About this exercise:
Each line that contains the word "your" is to be copied from the records below.

Stored data entries:
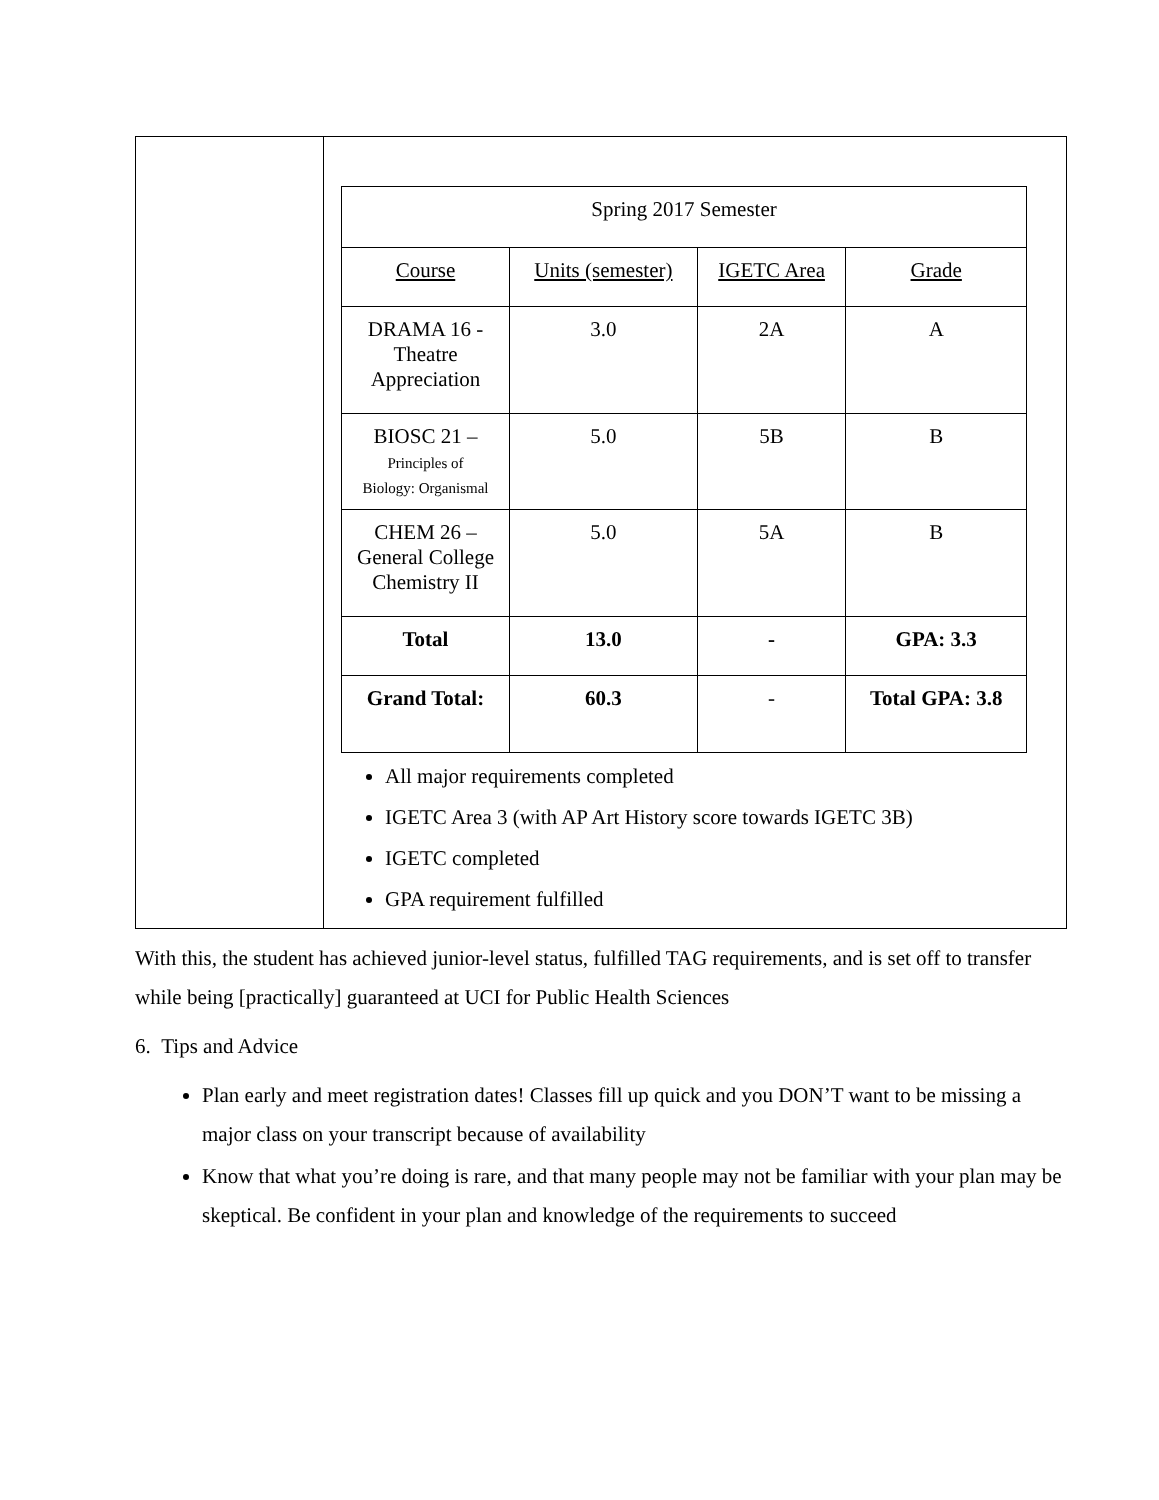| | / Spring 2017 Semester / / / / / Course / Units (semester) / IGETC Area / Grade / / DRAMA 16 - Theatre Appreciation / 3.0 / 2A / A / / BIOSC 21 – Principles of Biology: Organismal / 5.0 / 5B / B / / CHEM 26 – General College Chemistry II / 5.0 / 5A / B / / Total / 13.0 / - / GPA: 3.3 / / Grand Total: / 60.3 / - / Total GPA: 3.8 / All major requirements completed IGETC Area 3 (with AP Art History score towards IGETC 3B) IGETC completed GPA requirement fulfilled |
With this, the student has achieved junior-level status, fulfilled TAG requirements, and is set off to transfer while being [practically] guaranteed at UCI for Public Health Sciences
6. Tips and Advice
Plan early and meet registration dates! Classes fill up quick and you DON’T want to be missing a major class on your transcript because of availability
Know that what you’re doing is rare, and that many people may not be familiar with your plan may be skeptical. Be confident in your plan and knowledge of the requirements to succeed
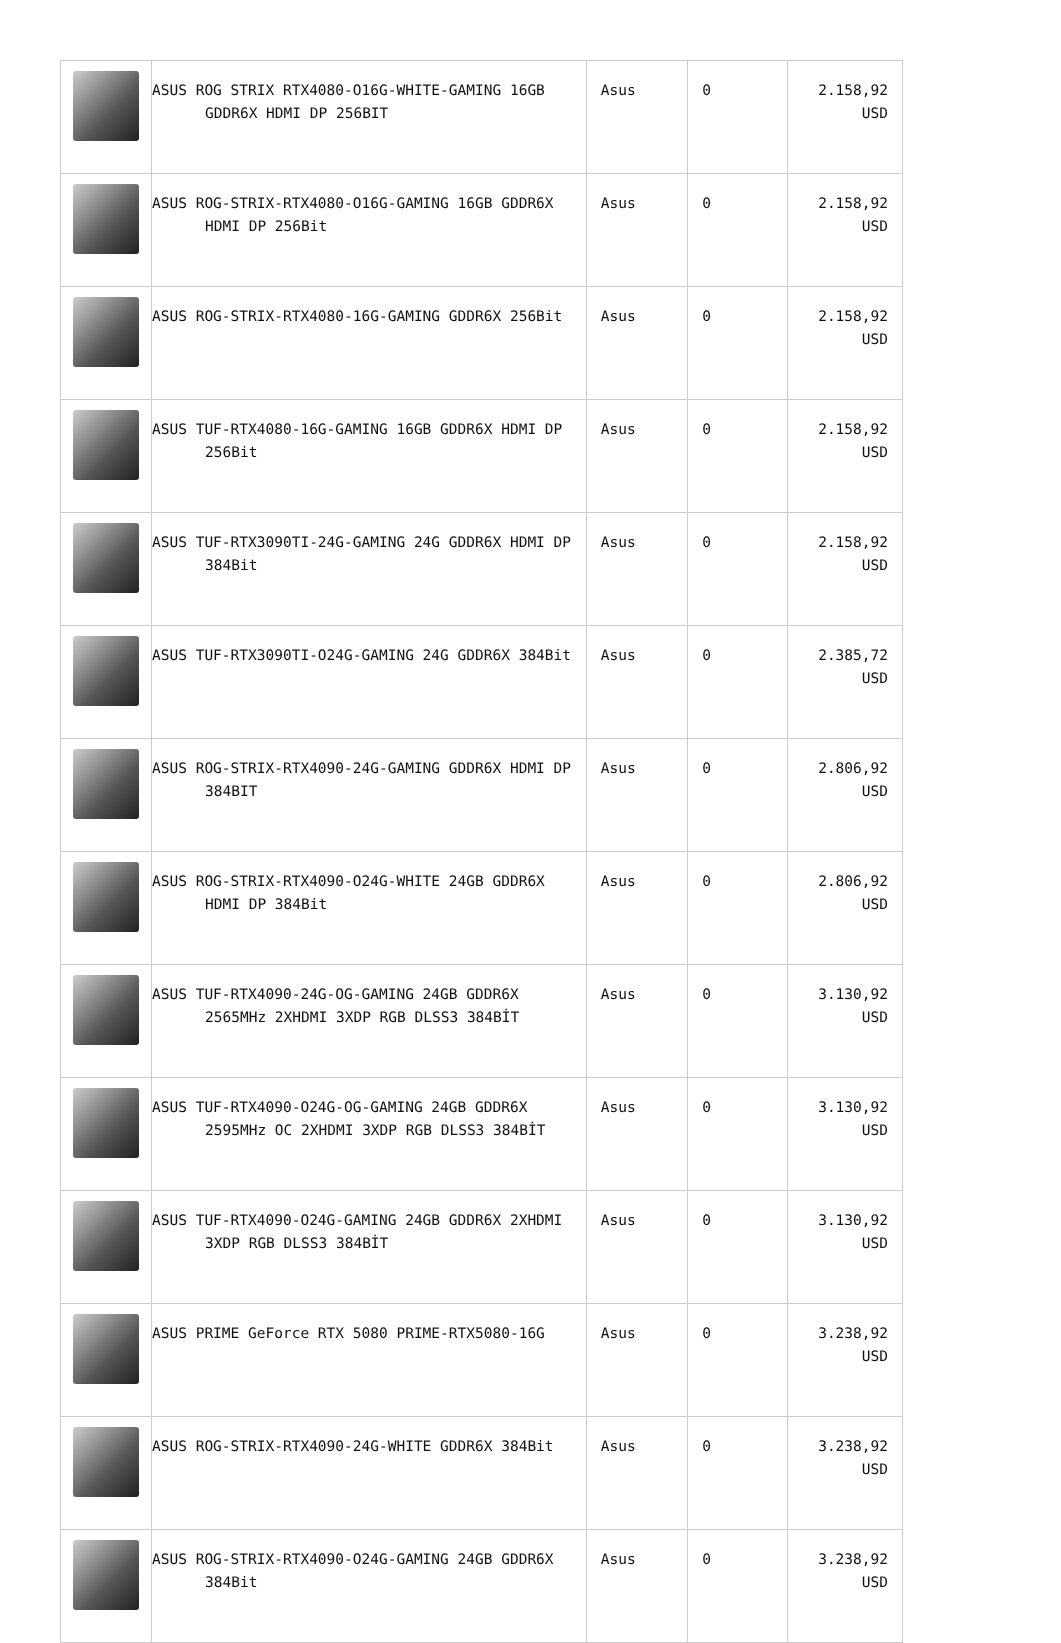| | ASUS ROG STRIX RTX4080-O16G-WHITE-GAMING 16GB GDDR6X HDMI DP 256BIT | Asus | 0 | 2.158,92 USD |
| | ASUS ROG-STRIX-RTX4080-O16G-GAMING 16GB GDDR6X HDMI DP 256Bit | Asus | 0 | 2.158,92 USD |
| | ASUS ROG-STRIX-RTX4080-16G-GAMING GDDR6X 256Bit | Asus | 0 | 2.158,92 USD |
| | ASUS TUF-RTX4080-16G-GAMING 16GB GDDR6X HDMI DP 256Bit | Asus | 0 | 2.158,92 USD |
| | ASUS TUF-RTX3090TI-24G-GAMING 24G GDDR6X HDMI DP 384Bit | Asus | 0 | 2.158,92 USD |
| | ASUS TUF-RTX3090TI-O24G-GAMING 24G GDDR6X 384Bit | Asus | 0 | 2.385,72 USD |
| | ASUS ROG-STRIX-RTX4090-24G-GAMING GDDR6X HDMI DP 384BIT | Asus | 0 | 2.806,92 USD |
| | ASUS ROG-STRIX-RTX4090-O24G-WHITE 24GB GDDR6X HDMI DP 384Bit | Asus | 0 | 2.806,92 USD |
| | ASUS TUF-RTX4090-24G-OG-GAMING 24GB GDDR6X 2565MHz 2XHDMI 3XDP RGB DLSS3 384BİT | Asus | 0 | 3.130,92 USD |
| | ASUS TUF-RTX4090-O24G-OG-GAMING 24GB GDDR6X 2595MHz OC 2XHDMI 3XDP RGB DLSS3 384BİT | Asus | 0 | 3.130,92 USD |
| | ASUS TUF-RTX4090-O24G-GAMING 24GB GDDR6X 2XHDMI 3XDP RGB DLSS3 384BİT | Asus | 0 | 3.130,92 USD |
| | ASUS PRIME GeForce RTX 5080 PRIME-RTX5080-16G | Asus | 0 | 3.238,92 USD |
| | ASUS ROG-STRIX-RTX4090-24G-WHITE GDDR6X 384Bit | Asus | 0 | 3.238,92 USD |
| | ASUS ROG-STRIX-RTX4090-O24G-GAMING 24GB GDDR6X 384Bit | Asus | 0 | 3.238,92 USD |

Solved problem:
Plan early and meet registration dates! Classes fill up quick and you DON’T want to be missing a major class on your transcript because of availability
Know that what you’re doing is rare, and that many people may not be familiar with your plan may be skeptical. Be confident in your plan and knowledge of the requirements to succeed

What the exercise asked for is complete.